In the world of therapy, there are many axioms, start where the client is, no problems is a small problem for the one who has it, and all behavior has a purpose. I want to use that last one as our starting point. I hope to shed some light on an age old question. “Why is my child acting that way?’
In working with children and adolescents for the past 27 years, I have come to understand that behavior is communication. Children communicate what they think, feel and desire quite readily. The question are we listening?
One of the toughest and most rewarding parts of my job as a therapist is listening. Children respond to an adult who is listening to them, often with great surprise. Most of the time, my attending and listening is my most powerful intervention.
I have a book in my library at home entitled “Last Child In The Woods” Excellent read about how children are not playing outside as much. My book would be “the Last Child Listened To.” I make a distinction between hearing and listening. Listening is a much deeper and interactive process. Anyone can hear a child talk, very few listen.
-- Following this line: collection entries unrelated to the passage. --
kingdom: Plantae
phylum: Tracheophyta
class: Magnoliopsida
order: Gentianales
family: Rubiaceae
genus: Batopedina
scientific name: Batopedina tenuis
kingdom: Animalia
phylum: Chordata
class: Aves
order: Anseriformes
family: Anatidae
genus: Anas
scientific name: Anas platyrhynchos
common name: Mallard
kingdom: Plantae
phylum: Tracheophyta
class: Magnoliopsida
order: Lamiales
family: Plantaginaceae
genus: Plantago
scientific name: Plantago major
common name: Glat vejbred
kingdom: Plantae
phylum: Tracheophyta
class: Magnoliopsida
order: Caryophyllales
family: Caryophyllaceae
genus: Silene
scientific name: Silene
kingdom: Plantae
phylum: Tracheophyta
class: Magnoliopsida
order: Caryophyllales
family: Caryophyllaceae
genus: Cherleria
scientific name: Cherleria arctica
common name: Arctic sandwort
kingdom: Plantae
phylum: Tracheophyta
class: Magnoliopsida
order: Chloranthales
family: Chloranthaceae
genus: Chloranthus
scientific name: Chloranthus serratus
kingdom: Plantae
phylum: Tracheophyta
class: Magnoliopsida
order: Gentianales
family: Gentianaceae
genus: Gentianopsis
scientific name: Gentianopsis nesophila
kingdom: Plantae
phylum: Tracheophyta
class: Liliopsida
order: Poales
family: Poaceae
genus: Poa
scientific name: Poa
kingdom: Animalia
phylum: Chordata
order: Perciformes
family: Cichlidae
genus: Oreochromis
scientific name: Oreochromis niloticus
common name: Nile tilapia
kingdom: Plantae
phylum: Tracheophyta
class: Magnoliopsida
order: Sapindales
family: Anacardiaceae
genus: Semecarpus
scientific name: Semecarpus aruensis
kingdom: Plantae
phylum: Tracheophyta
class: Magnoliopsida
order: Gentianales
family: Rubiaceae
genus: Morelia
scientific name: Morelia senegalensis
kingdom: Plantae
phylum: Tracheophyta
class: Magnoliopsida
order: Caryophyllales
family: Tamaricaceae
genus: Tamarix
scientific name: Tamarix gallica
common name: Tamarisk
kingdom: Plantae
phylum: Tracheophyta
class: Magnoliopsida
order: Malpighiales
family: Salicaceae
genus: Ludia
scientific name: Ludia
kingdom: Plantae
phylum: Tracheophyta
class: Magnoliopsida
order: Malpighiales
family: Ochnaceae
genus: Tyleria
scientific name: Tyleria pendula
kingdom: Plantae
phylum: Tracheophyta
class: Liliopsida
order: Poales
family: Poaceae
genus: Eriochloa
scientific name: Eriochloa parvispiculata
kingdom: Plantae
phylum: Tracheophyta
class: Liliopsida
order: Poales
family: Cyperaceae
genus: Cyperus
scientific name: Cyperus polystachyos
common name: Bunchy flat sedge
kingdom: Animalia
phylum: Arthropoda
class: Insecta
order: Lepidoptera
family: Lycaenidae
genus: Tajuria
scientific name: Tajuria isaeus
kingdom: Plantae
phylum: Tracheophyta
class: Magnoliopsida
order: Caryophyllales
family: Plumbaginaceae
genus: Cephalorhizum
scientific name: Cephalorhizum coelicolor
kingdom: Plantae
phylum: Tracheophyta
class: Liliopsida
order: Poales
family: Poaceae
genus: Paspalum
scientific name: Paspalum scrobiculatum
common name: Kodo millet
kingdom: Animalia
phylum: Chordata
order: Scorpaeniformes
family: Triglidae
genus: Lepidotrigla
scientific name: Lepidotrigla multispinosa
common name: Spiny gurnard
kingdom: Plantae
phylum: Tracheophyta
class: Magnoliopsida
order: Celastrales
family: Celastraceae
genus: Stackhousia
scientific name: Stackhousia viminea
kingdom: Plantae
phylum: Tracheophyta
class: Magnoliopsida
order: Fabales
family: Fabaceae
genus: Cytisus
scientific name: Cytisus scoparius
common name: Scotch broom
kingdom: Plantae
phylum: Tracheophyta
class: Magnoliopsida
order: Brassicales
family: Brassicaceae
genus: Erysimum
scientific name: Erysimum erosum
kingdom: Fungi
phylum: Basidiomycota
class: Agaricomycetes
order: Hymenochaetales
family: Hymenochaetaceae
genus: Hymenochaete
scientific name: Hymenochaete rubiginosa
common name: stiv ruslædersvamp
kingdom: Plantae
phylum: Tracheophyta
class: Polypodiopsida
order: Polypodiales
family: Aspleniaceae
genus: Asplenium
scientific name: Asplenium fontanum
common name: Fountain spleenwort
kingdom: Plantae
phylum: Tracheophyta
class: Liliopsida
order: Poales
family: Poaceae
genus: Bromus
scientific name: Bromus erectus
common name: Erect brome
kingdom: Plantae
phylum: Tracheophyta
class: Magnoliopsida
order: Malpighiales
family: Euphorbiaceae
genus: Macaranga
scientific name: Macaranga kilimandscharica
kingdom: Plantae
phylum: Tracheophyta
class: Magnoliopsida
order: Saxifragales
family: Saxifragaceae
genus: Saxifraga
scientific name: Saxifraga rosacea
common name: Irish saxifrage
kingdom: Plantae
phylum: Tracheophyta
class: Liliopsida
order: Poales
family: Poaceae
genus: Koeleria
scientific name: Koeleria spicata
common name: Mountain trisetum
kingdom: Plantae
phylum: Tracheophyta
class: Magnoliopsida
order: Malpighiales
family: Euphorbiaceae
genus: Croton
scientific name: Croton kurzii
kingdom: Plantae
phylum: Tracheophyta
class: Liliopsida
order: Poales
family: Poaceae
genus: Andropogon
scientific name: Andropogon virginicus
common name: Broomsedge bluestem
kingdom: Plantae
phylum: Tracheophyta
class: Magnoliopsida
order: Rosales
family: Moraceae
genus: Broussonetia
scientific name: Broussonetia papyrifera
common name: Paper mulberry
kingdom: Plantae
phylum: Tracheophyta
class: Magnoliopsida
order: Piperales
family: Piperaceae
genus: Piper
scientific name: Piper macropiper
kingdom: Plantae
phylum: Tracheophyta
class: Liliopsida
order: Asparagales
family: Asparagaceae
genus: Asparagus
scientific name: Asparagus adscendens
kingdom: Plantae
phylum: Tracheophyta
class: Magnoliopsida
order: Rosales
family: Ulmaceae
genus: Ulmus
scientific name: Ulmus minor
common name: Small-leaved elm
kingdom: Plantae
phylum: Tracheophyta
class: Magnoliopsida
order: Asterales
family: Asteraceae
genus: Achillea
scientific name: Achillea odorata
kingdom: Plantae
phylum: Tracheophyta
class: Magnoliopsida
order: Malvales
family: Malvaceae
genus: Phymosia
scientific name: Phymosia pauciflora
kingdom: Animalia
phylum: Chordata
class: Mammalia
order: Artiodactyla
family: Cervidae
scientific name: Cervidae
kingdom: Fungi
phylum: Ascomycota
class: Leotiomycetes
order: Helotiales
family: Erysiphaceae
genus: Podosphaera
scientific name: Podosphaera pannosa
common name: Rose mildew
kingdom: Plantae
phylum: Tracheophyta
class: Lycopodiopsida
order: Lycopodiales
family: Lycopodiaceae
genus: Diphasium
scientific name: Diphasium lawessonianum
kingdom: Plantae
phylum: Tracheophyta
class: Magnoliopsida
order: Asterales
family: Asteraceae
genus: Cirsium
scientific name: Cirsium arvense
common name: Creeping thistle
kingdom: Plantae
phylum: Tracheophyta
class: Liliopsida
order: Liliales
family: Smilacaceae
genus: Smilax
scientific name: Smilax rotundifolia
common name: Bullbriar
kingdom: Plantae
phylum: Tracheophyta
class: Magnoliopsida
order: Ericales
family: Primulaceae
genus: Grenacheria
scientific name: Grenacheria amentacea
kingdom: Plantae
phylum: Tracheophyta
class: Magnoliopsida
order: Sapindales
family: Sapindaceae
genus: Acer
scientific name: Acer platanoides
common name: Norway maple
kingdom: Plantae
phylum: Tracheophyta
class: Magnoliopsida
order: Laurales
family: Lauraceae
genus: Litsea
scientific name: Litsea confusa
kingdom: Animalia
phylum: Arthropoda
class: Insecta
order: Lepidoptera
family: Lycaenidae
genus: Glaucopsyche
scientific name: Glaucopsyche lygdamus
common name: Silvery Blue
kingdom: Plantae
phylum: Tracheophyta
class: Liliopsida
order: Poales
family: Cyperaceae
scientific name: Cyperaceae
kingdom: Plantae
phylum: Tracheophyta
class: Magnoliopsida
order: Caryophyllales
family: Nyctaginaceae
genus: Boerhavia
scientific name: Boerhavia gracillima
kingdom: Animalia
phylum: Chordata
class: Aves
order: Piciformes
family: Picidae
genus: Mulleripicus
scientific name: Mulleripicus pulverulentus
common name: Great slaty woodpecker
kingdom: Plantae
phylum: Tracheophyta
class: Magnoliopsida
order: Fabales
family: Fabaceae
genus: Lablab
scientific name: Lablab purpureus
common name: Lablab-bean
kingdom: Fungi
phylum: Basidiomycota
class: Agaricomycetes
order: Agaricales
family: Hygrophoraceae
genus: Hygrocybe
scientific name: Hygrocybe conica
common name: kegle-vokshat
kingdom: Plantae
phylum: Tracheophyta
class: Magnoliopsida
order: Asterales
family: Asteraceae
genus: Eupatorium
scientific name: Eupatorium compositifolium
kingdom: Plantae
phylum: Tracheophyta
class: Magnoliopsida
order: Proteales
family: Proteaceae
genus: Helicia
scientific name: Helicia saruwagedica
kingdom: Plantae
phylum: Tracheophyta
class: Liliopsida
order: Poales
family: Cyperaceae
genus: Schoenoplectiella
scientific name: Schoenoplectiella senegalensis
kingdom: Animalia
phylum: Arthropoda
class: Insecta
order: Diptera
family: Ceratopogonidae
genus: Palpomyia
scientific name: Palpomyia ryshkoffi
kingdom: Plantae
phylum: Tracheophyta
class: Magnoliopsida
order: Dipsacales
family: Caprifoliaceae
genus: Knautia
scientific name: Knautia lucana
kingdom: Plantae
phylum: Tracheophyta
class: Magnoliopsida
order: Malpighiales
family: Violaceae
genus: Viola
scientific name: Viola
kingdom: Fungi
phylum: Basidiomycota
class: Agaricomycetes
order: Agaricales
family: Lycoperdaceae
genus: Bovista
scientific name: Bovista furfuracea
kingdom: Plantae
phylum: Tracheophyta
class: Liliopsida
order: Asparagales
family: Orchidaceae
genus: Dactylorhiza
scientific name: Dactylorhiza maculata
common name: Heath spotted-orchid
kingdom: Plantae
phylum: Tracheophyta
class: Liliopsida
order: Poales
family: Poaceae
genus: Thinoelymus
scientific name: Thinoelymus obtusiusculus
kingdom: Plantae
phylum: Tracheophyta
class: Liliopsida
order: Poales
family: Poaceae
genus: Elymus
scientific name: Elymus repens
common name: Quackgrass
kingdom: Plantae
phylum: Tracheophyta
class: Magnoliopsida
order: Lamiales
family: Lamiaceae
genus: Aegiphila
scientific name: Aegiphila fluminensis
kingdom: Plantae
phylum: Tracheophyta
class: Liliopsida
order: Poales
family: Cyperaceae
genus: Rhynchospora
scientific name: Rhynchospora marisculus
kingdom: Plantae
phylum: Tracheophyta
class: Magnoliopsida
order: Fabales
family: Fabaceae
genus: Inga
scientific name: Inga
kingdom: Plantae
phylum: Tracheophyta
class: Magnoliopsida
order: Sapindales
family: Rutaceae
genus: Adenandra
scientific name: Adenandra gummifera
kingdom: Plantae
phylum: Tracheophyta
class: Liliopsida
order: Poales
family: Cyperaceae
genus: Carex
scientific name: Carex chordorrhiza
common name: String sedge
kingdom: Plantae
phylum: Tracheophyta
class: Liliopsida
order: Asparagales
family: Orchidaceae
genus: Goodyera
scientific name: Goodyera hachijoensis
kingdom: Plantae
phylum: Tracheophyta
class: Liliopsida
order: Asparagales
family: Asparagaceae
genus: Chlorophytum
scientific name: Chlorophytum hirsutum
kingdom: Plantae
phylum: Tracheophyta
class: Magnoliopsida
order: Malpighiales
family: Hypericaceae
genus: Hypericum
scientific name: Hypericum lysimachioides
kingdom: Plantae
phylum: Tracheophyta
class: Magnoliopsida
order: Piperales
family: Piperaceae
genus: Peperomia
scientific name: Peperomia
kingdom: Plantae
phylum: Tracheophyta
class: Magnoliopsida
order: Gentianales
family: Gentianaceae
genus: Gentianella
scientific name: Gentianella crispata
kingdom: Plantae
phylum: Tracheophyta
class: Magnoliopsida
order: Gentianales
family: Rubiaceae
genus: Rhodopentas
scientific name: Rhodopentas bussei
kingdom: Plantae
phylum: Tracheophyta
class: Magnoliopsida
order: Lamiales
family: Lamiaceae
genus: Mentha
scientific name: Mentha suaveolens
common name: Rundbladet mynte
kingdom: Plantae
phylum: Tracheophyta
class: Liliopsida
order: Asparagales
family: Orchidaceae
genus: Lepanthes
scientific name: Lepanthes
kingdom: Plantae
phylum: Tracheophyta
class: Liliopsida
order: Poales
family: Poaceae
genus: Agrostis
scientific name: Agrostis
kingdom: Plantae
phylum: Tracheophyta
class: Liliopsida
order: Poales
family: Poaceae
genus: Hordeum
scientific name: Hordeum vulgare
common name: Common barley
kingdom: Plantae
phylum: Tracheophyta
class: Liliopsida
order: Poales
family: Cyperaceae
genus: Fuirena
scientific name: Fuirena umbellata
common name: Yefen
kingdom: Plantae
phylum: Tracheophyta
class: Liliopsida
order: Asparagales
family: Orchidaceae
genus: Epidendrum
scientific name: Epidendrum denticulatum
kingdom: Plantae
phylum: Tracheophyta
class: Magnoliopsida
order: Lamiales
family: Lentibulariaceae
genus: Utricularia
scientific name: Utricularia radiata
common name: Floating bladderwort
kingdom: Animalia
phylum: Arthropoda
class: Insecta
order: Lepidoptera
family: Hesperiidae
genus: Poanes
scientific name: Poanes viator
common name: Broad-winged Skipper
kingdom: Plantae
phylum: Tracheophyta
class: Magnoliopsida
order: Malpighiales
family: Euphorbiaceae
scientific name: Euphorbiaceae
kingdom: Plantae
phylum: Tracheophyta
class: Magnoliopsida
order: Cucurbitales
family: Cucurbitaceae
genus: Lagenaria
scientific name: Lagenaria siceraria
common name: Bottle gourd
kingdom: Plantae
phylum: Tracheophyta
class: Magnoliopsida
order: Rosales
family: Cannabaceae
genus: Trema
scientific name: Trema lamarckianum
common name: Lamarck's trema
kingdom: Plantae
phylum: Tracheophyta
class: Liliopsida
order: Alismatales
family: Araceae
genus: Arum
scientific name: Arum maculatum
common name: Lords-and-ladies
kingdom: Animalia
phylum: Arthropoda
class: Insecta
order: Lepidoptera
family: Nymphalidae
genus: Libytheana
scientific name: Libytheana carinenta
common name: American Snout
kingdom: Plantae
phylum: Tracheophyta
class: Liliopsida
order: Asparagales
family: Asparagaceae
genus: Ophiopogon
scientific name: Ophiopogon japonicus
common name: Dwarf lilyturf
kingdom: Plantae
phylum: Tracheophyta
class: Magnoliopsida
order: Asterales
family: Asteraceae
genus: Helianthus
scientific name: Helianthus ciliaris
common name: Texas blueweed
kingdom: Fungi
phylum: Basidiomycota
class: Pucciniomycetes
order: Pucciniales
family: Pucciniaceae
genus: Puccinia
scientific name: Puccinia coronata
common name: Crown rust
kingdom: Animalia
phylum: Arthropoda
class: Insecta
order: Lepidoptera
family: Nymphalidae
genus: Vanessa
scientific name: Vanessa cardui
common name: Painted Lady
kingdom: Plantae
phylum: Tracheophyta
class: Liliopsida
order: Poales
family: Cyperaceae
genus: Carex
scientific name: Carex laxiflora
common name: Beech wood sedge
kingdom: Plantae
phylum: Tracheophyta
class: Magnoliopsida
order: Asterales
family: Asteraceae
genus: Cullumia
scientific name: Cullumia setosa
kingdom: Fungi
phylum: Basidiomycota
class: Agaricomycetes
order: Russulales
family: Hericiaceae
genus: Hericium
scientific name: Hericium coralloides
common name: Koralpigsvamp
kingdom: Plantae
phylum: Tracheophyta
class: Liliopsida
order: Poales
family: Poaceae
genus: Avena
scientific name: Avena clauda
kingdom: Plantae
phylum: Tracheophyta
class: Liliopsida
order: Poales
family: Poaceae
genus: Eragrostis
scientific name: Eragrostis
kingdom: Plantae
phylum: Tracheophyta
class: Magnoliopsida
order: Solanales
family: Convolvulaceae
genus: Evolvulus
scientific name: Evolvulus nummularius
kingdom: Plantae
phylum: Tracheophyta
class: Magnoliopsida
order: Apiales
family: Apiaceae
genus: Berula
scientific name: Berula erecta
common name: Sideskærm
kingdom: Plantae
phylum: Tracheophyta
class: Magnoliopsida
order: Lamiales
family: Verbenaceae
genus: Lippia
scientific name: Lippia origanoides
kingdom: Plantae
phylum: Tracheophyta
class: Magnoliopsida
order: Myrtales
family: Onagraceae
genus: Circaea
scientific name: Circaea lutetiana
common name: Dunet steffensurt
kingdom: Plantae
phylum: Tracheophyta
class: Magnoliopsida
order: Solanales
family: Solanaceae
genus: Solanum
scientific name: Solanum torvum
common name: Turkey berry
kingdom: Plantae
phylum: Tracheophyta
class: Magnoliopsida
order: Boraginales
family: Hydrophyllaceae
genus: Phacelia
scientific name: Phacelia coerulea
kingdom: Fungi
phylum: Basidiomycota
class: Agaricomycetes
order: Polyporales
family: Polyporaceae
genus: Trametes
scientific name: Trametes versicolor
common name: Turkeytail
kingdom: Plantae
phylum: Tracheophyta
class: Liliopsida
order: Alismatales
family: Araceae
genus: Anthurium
Behavior is communication. Uncleaned up room. Your darling just can’t seem to keep the room clean, no matter how many times you have told them. That is communication. The dirty room is a statement. “The question is not are you going to clean your room, but talk to me about this style of room maintenance, what stops you from tidying it up?” If you don’t understand the reasoning and meaning behind an action, you can’t begin to tackle it. Maybe it is ADHD and your child just doesn’t register the task. Maybe she is angry at being repeatedly told to clean and since she valued independence, she is striking back by not doing. The reason for that one behavior alone are many.
So what does it take to be a good listener to your child?
- Set apart time for you and the child to talk uninterrupted, without phones, TV or other family
- Start with an open mind. Try and understand the child’s position fully before trying to explain what your reasons and expectations are.
- Be open to the idea that your child will most likely see the world and things in it differently than you.
- Be willing to compromise if needed, communication is not a win-lose contest.
- Understand that your child may not appreciate your view because they don’t get it yet, they are developing, but not adults yet.
- NO JUDGMENTS Talk to understand not condemn
When I talk to kids at work and in the world, I follow those rules. By being a good listener, the kids build trust in me to listen and understand. Oh, some of the things kids have told me. When I started as a counselor my hair was dark. Now it is almost white.
It is not an easy or quick task to listen to your child, and often the child will not have an answer. If you understand all that they are thinking about it, together you may come up with and answer.